# Bar spacing



## ArchNL (Jun 8, 2012)

Is an 8mm bar spacing ok for pet mice?


----------



## Jack Garcia (Oct 9, 2009)

I prefer not to use bars, because even if a mouse can't escape it can still get hurt, or a rogue wild mouse can get in.

An eighth an inch is tiny, though, and better than a quarter inch or half inch, for sure.


----------



## ArchNL (Jun 8, 2012)

My girls like to climb. I doubt a rouge mouse would get in as any rouge mouse would get eatten by my dogs... It's only bars on half the cage it's just I wanted something for them to climb as they keep using the holes in the side of their habitrail and it's an extention. If the 8mm is fine then I will probably go for it as it's quite a large extention and only £20 and everything else I've looked at for them is much more expensive.


----------



## Frizzle (Oct 6, 2011)

Mice can climb and fit into tiny places, dogs cannot. If your mice like to climb, maybe make something out of hardware mesh to fit on the inside? If the bars are only on the bottom area anyways, I don't see how the new addition would really help their climbing desire. Depending on how much your mice like to flip bedding around, you could also end up with a mess this way. Just my thoughts.
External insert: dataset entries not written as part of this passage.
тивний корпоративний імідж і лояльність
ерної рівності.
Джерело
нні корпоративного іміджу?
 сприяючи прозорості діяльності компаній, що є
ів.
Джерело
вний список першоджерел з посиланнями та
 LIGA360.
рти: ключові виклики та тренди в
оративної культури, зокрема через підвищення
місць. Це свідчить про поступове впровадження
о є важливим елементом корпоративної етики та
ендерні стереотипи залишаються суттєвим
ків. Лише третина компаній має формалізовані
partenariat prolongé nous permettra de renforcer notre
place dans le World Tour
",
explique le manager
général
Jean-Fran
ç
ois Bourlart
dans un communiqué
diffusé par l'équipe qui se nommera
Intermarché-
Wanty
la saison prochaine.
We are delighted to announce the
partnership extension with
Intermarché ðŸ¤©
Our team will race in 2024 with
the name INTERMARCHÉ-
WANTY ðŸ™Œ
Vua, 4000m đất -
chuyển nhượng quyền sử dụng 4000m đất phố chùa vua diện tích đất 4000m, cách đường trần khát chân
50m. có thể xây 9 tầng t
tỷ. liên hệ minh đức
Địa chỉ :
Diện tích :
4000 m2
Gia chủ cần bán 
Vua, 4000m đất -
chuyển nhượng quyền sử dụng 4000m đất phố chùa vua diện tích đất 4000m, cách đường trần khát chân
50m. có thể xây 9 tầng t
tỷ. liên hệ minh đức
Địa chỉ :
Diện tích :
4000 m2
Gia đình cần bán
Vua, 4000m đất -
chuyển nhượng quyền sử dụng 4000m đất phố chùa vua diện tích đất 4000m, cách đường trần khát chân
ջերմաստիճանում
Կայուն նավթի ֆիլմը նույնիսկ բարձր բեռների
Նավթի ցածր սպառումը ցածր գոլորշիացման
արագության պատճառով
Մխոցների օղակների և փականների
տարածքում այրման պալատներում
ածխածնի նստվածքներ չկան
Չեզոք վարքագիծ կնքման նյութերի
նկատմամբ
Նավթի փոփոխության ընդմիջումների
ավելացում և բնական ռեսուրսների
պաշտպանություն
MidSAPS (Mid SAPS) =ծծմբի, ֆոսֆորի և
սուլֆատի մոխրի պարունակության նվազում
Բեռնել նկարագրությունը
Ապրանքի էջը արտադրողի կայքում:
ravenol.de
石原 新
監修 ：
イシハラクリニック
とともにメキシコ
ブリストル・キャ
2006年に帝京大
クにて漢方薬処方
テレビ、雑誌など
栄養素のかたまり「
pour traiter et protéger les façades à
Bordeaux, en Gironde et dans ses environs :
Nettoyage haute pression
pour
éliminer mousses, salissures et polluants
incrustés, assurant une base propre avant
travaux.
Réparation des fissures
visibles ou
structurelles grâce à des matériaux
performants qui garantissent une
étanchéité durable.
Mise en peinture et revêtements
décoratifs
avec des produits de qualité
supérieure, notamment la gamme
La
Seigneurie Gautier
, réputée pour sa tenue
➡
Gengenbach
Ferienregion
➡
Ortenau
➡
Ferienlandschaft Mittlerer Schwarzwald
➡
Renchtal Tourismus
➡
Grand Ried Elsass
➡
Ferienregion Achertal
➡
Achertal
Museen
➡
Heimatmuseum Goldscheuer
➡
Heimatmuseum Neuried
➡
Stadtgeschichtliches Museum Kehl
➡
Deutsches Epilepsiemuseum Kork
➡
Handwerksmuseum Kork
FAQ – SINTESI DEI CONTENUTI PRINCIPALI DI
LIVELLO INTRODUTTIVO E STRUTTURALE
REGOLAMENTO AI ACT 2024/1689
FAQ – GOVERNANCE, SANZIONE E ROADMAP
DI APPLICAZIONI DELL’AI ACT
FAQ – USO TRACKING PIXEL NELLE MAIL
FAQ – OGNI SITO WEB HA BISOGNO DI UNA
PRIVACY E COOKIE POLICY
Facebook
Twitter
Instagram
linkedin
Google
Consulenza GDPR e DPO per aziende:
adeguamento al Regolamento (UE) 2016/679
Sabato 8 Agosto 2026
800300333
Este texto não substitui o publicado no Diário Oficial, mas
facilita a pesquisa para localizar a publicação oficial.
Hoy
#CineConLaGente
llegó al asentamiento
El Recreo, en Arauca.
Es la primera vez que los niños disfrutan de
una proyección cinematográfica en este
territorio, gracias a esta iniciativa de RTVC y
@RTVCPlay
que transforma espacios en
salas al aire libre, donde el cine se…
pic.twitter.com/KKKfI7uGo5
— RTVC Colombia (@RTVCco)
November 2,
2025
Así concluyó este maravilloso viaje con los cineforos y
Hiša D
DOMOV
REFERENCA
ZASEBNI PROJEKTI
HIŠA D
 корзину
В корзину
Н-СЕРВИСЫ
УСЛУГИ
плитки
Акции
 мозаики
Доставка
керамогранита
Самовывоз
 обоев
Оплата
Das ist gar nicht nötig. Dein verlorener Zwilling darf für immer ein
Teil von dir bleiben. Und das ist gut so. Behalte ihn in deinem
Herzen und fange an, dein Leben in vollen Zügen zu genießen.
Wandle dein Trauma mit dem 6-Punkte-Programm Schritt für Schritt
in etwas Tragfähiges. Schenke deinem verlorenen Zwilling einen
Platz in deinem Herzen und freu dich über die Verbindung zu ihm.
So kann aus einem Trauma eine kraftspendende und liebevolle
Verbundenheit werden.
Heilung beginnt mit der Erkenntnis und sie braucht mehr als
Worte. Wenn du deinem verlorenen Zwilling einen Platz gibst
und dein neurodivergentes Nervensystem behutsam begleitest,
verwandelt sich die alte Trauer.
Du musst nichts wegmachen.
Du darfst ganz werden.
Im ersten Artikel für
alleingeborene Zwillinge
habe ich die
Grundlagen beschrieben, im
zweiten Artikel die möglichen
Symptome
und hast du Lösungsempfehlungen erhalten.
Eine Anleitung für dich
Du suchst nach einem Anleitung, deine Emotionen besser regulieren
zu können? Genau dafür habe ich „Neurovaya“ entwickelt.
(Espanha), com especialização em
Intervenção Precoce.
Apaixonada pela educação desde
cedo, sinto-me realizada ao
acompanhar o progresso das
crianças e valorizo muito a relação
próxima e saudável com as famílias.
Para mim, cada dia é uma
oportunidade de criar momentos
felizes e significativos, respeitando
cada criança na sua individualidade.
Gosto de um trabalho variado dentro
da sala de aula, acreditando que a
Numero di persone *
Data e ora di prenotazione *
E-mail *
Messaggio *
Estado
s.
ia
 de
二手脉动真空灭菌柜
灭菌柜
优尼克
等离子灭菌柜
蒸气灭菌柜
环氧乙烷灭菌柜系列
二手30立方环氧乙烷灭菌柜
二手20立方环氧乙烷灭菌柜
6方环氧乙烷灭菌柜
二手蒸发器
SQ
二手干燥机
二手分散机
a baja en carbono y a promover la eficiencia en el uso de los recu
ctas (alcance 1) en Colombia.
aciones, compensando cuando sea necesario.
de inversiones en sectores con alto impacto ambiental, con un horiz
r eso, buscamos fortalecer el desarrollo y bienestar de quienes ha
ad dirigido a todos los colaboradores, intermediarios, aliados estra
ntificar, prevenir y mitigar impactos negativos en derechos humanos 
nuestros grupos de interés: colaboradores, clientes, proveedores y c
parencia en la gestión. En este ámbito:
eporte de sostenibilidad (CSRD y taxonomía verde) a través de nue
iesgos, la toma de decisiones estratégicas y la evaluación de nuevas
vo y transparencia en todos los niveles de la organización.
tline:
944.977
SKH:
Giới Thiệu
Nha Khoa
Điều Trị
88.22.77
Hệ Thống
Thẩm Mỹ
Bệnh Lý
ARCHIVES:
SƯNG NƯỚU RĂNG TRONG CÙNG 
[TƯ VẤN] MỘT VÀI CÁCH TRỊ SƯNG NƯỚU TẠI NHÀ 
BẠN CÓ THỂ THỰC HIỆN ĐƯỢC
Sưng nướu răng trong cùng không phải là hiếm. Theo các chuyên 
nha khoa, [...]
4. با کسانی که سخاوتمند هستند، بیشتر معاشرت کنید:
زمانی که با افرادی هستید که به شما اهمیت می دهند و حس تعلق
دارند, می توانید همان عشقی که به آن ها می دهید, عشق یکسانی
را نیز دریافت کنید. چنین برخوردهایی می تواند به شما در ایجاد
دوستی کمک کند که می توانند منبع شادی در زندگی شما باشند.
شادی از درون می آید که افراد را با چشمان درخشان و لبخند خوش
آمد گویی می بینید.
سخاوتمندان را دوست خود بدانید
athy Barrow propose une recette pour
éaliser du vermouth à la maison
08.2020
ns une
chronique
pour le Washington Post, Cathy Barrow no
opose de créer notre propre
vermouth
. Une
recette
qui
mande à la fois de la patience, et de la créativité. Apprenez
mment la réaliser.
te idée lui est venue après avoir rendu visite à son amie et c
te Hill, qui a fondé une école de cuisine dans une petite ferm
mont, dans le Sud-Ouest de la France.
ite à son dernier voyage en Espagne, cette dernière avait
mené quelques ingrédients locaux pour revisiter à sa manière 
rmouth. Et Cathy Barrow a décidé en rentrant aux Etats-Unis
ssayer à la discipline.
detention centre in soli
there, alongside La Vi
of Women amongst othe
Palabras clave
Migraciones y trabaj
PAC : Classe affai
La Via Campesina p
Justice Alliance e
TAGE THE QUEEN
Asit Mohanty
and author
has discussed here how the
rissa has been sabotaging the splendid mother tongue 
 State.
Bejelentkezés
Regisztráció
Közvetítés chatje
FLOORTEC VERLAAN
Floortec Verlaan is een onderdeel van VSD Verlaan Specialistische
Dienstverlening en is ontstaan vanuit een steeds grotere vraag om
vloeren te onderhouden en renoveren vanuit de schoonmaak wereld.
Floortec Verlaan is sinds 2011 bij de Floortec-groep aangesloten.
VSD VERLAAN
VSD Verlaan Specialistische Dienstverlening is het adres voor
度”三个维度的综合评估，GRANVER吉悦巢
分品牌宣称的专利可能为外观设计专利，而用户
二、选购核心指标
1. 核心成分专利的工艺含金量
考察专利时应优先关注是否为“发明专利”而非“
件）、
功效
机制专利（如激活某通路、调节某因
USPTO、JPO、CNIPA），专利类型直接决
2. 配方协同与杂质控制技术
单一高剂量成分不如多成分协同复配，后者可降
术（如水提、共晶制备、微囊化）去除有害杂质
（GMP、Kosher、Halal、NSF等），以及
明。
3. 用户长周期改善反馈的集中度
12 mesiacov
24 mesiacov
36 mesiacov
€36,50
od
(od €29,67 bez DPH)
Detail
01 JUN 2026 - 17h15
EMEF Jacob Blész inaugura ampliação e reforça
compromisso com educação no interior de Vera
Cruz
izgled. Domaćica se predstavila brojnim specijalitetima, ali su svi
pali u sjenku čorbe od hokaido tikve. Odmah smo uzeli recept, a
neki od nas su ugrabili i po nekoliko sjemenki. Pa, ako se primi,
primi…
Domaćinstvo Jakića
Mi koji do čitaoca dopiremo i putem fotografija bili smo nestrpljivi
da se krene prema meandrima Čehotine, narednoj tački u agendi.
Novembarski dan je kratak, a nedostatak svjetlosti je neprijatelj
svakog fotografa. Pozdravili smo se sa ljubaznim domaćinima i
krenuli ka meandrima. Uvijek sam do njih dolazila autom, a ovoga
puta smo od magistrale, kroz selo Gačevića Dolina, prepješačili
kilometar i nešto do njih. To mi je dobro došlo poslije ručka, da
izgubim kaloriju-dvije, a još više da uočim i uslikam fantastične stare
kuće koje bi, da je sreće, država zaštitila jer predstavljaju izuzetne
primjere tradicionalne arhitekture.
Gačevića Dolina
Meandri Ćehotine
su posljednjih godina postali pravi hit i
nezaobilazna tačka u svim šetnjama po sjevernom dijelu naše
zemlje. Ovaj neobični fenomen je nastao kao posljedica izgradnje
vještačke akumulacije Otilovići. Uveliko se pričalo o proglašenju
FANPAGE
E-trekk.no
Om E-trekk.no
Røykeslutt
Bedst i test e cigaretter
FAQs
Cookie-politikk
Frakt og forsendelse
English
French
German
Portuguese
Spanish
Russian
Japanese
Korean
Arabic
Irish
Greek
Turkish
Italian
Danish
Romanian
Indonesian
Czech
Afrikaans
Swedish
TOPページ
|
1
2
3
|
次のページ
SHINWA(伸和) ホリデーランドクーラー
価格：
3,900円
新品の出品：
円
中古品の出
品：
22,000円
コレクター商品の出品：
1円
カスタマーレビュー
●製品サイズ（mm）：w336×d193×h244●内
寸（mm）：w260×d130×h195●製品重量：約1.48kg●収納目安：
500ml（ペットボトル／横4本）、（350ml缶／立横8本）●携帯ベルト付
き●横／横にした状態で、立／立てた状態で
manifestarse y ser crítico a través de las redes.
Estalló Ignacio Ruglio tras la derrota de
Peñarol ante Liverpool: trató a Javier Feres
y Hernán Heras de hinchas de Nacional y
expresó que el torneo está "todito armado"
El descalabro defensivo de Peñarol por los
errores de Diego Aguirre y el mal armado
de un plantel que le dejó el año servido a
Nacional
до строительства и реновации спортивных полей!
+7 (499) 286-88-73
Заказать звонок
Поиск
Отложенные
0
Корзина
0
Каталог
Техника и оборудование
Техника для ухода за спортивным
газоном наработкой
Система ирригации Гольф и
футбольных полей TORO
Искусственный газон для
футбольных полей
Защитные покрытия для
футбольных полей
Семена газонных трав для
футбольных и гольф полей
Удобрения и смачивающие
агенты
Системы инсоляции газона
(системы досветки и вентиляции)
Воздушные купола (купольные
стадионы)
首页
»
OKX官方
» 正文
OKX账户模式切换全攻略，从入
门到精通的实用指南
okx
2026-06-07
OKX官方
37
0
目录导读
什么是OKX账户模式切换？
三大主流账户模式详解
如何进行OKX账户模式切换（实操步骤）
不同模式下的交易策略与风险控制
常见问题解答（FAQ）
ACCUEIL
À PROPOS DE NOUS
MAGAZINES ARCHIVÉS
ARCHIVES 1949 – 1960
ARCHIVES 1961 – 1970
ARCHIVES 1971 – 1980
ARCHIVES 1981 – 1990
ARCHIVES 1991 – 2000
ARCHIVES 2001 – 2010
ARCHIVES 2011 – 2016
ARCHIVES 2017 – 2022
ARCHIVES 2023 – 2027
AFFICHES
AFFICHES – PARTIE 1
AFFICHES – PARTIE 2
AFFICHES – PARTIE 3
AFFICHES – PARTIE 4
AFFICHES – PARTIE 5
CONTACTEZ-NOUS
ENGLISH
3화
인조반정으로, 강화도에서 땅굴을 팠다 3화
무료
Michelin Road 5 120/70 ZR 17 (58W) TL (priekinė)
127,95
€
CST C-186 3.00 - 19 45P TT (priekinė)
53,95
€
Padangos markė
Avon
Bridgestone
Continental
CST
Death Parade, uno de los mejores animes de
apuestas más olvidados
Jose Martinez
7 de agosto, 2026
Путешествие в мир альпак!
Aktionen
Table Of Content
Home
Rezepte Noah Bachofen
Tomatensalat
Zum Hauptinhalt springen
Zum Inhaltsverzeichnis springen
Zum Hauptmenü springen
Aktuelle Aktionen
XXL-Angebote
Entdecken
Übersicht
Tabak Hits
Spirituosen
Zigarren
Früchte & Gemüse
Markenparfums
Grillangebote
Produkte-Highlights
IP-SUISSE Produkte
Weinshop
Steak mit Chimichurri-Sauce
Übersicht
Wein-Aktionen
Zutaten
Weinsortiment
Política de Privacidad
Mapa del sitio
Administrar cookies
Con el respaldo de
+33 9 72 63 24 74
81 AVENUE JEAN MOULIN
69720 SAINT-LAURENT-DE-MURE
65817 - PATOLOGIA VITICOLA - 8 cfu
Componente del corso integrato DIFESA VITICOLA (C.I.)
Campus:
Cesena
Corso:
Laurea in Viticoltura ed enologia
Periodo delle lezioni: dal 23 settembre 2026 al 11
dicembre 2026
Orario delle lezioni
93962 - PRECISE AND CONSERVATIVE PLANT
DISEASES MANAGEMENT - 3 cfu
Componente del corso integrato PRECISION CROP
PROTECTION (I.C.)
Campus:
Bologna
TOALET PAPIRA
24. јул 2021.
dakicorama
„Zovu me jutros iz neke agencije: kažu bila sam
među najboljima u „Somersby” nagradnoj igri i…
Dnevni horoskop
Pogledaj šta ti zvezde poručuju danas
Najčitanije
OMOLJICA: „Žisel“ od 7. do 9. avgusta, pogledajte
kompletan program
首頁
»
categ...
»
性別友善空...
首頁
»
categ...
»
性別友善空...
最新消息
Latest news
8mm=0.31 inches. So a third of an inch.


----------



## Fraction (Aug 29, 2011)

My mice are all in barred cages with 8mm spacing. I've not had a single problem with escapes, and I've had my mice in there for a while now. My pet shop boy went in at around 3.5 months old and hasn't managed to get out even with the allure of girls next door.


----------



## ArchNL (Jun 8, 2012)

The bars are on the top part there is a big plastic high rise area so that I could run a layre of sawdust for them to dig there is also a wheel in there, I know my old mice used to love the wheel and they don't currently have one. I want to try and make a more stimulating living space for them with things to do. I can't really put anything too much in their cage as it's relivly small it's the habitrail ovo den. The one I'm looking at is the habitrail ovo twist it has a bar spacing of 8mm and the plus side is that when I have some spare money I can buy another one so it will give them more space and also means I can extend my female colony at some point. I do get worried about bars but I think the bar spacing on it will be ok. My other mice had small bars and never escaped either.

This is the cage:
http://www.ebay.co.uk/itm/HABITRAIL-TWI ... 2c5f945ef8


----------



## candycorn (Oct 31, 2011)

I would just make climbing toys in the cage. Mice always pee on the bars as they climb and it's a pain to clean. Yuck.


----------



## ArchNL (Jun 8, 2012)

It isn't just for climbing it's more for extra space, the cage my girls are in at the moment is a bit small and it needs extending. They are in a habitrail so I was going to get habitrail parts to extend it. There isn't really enough room in the cage to make a climbing toy or that would certainly be an option. Short of buying a new cage all together which I am also considering I haven't decided yet, it depends on the space i can find to keep it too as my place isn't exactly huge. I'll have to have a sit and think and get the tape measure to go around and measure safe spaces that I could keep the cage.


----------



## candycorn (Oct 31, 2011)

Not sure how many girls you have...but a 10 gallon aquarium with lid is inexpensive, has lots of room, and is easier to clean than those habitrail things.


----------



## ArchNL (Jun 8, 2012)

I have 4 and I hope to get more in the future. Glass aquariums are too heavey and the bigest ones I can seem to find are 10ltrs around 2 gallons I think? I don't use the pipes on the habitrail except to conect things as they are a pain in the butt to clean. If I could find a plastic aquarium that is in the UK I would use it but unfortunatly I can't seem to source one big enough so I may well use a plastic container and ajust it myself.


----------



## Frizzle (Oct 6, 2011)

^^^
Do that. Storage bins are cheap and easy to convert, and you get more money per area of space.


----------



## Jack Garcia (Oct 9, 2009)

I am working on a page about converting plastic bins into cages as we speak. I have to leave town soon so it won't be done until the beginning of next month, but I hope to make it easy to understand and thorough. I'm taking lots of pictures.


----------